Task input:
+++++

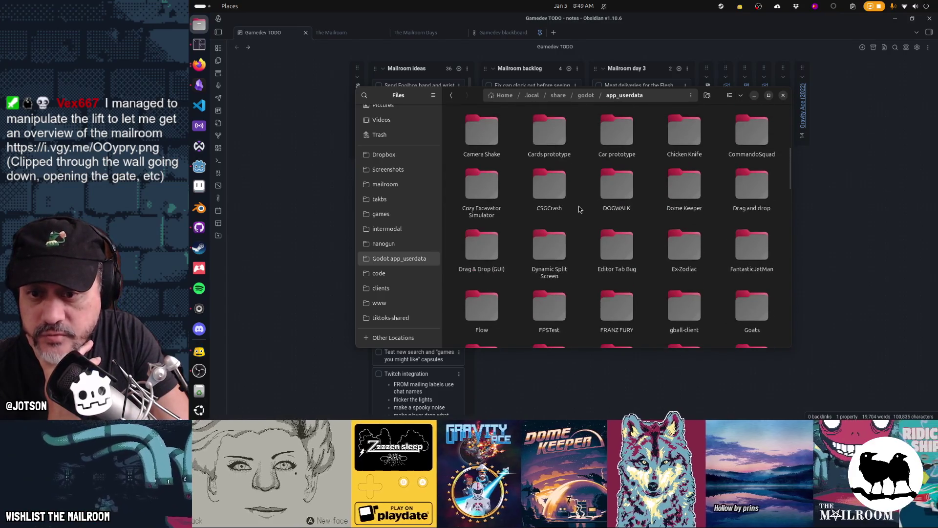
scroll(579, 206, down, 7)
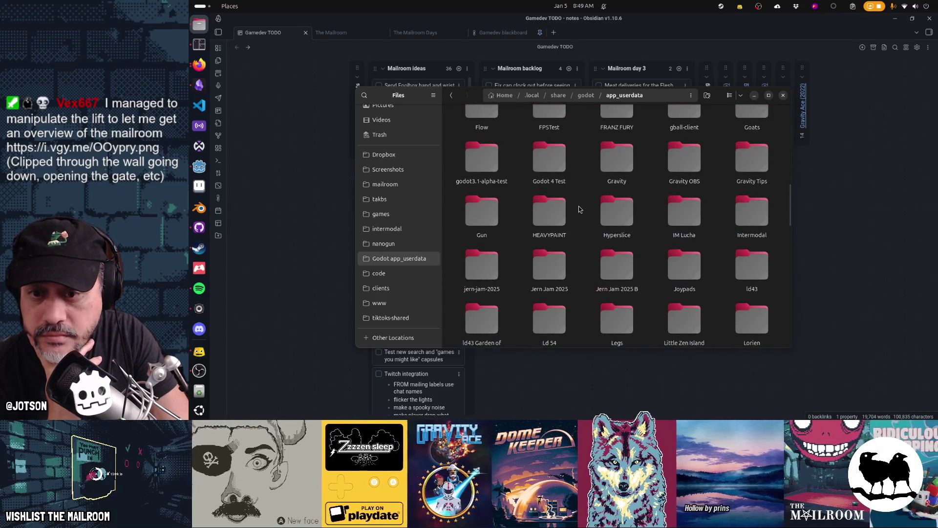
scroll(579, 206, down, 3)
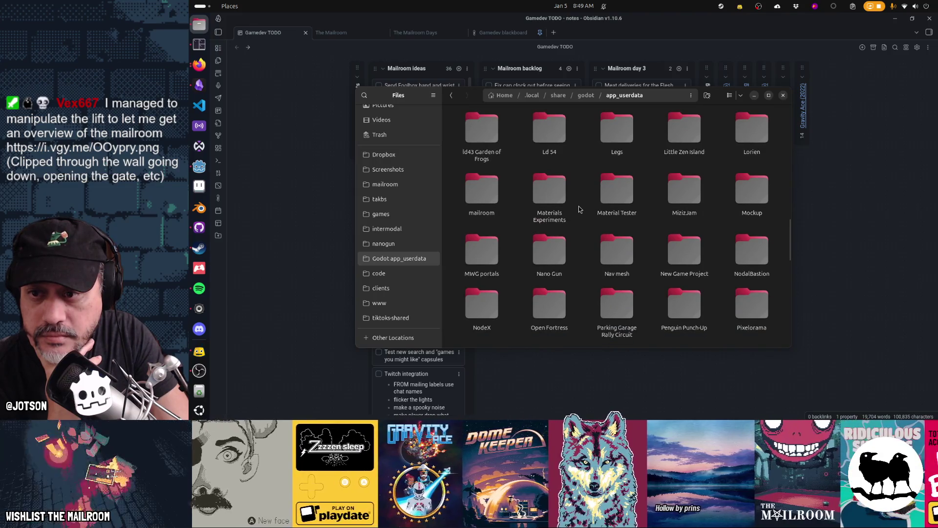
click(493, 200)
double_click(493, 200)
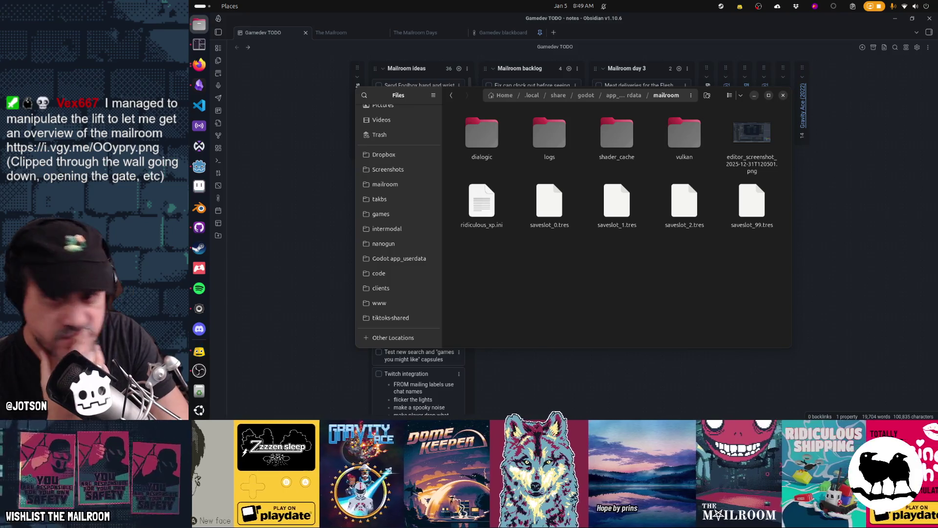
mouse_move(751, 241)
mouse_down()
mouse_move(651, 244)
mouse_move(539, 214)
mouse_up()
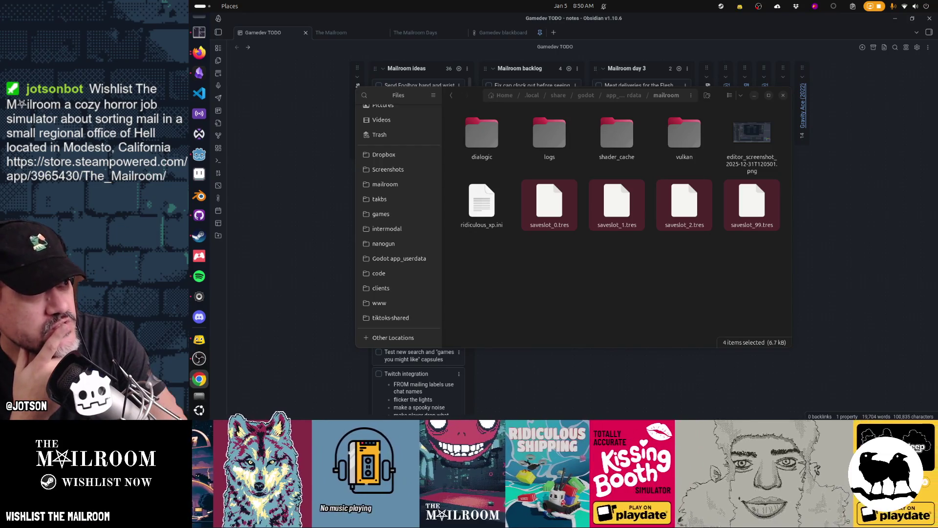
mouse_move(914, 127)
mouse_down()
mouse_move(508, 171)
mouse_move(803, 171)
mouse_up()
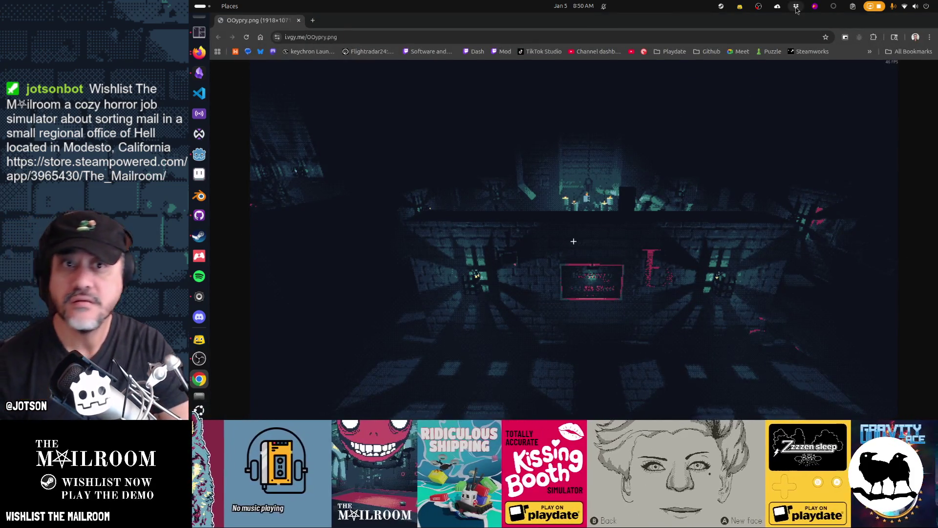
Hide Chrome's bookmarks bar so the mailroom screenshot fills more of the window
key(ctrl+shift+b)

+++++

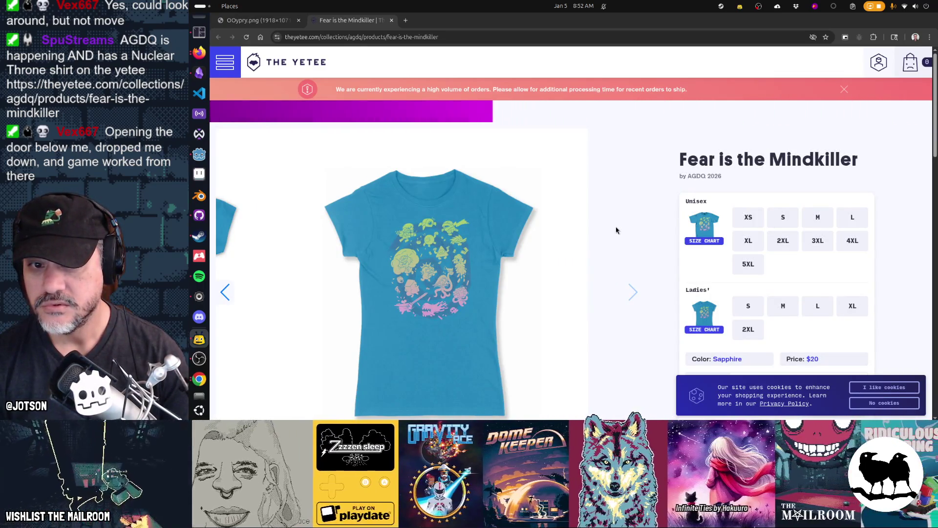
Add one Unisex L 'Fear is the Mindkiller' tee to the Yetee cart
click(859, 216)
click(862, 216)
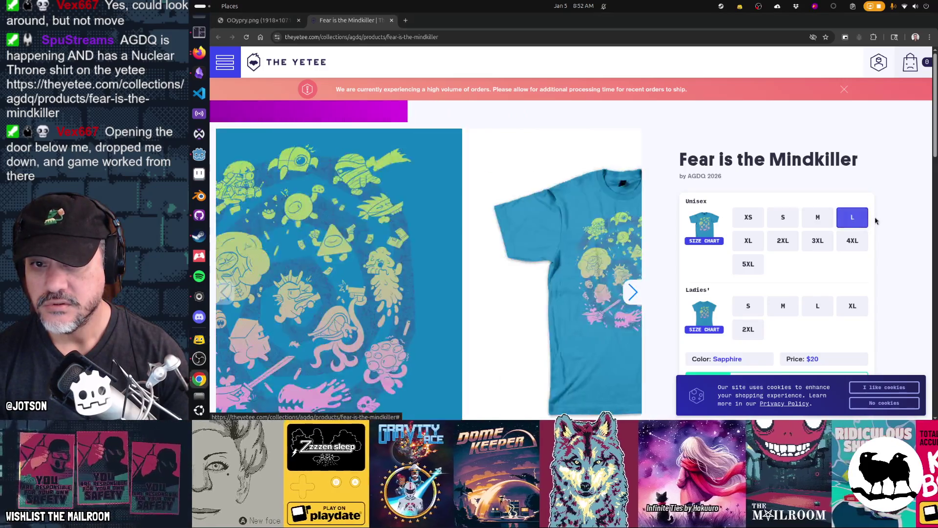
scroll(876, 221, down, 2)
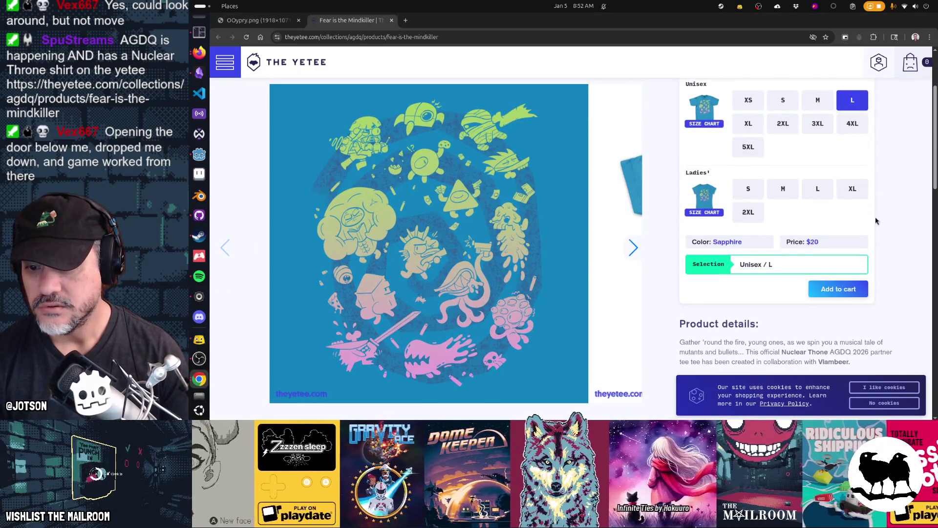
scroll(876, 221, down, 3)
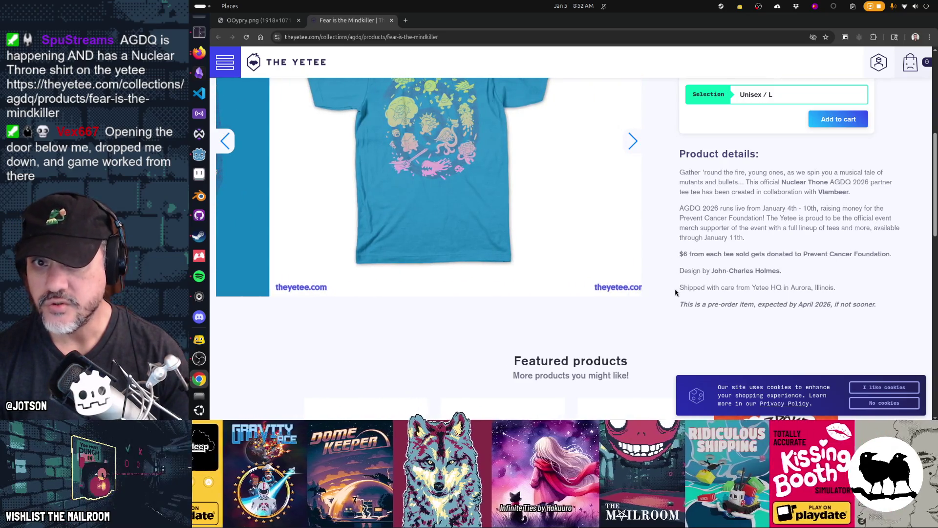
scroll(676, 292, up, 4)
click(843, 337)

+++++

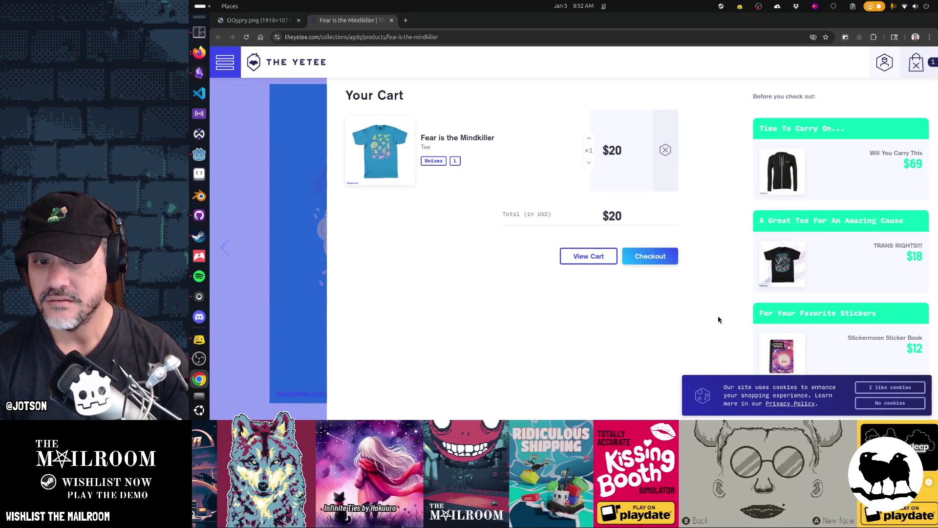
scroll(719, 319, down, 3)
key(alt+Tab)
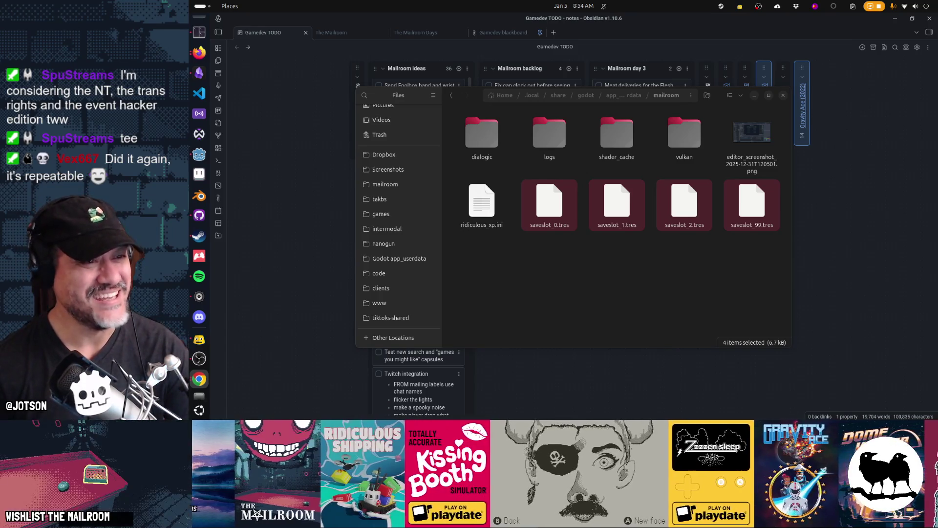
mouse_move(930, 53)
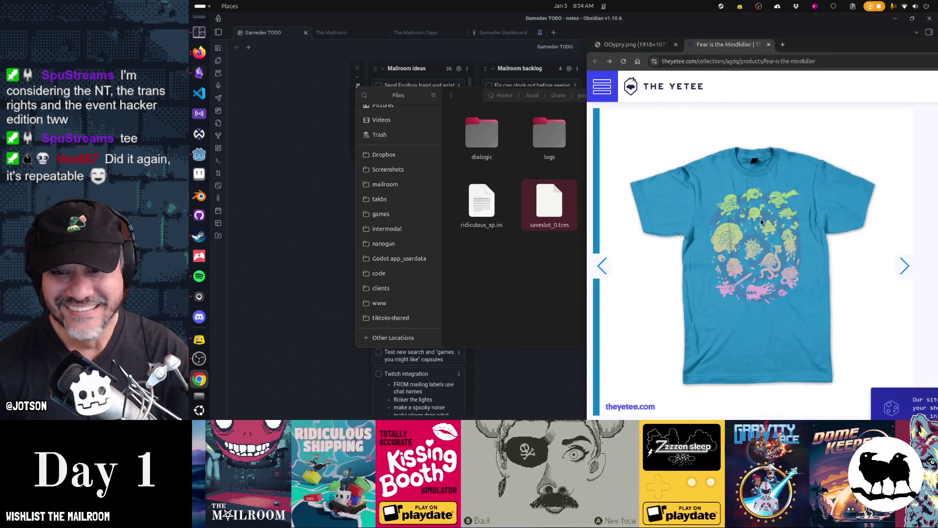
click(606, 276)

+++++

Problem requirements: Your answer is the exact run of lines above from the one with "scroll(876, 221, down, 3)" through the one with "click(843, 337)", both ends included, minus any picture.

Response area:
scroll(876, 221, down, 3)
scroll(676, 292, up, 4)
click(843, 337)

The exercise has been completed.